Monday, October 22, 2012

Hydrokinetic Technologies - OTEC

The energy from the sun heats the surface water of the ocean. In tropical regions, the surface water can be much warmer than the deep water. This difference can be used to produce electricity. Ocean Thermal Energy Conversion, or OTEC, has the potential to produce more energy than tidal, wave, and wind energy combined, but it is a technology for the future.

The warm surface water is turned into steam under pressure, or used to heat another fluid into a vapor. This steam or vapor spins a turbine to produce electricity. Pumps bring cold deep water to the surface through huge pipes. The cold water cools the steam or vapor, turning it back into liquid form, and the closed cycle begins again. In an open system design, the steam is turned into fresh water, and new surface water is added to the system.
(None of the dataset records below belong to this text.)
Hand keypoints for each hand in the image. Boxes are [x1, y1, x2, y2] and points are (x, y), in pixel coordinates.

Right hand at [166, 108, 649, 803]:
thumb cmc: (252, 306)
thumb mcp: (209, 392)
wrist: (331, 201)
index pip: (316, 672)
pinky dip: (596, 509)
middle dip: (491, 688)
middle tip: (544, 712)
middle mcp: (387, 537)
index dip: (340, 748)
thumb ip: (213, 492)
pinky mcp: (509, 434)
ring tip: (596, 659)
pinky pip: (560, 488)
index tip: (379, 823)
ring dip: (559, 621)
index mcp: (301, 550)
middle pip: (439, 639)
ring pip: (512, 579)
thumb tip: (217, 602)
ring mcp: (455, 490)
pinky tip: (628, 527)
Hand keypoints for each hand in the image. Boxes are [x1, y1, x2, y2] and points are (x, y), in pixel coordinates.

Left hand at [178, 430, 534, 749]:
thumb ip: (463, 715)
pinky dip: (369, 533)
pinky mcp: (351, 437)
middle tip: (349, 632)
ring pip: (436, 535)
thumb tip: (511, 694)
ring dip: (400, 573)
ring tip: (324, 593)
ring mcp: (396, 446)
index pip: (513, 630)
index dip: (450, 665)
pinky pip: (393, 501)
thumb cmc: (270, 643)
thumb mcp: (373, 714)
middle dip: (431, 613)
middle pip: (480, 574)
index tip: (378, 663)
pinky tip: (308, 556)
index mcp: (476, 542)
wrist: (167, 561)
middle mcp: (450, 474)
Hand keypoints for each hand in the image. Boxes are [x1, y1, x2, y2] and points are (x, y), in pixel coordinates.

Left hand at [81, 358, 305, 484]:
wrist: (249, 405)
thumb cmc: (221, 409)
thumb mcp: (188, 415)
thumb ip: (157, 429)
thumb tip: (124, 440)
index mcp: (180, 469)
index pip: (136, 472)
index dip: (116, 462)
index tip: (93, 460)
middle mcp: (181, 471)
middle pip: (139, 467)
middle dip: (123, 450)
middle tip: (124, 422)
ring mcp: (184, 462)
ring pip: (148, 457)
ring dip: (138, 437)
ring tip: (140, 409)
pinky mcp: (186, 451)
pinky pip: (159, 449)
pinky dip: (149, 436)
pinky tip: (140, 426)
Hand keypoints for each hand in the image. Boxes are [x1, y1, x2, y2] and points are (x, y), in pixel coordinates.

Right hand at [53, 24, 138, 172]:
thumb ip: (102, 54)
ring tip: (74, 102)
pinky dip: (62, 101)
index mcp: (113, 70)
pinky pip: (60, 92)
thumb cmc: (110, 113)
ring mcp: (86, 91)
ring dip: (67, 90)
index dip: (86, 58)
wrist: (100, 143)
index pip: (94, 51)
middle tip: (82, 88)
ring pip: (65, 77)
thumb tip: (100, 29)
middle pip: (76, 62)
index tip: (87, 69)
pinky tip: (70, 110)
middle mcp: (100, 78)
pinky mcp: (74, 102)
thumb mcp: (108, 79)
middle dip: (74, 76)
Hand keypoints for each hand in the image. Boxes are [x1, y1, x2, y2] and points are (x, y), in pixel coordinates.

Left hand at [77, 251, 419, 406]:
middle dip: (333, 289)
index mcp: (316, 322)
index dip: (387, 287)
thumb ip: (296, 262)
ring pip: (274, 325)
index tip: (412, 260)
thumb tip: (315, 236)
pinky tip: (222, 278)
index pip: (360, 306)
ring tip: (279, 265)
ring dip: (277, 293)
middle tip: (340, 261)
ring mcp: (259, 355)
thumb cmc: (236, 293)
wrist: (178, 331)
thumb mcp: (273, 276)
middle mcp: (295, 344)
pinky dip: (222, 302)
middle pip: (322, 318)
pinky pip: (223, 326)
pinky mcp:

An OTEC system is only about 3 percent efficient. Pumping the water is a giant engineering challenge. In addition, the electricity must be transported to land. OTEC systems work best with a temperature difference of at least 20°C to operate. This limits its use to tropical regions where the surface waters are very warm. Hawaii, with its tropical climate, has experimented with OTEC systems since the 1970s.

Today, there are several experimental OTEC plants, but no big operations. It will probably be 15 to 20 years before the technology is available to produce energy economically from OTEC systems. OTEC will have the potential to produce non-polluting, renewable energy.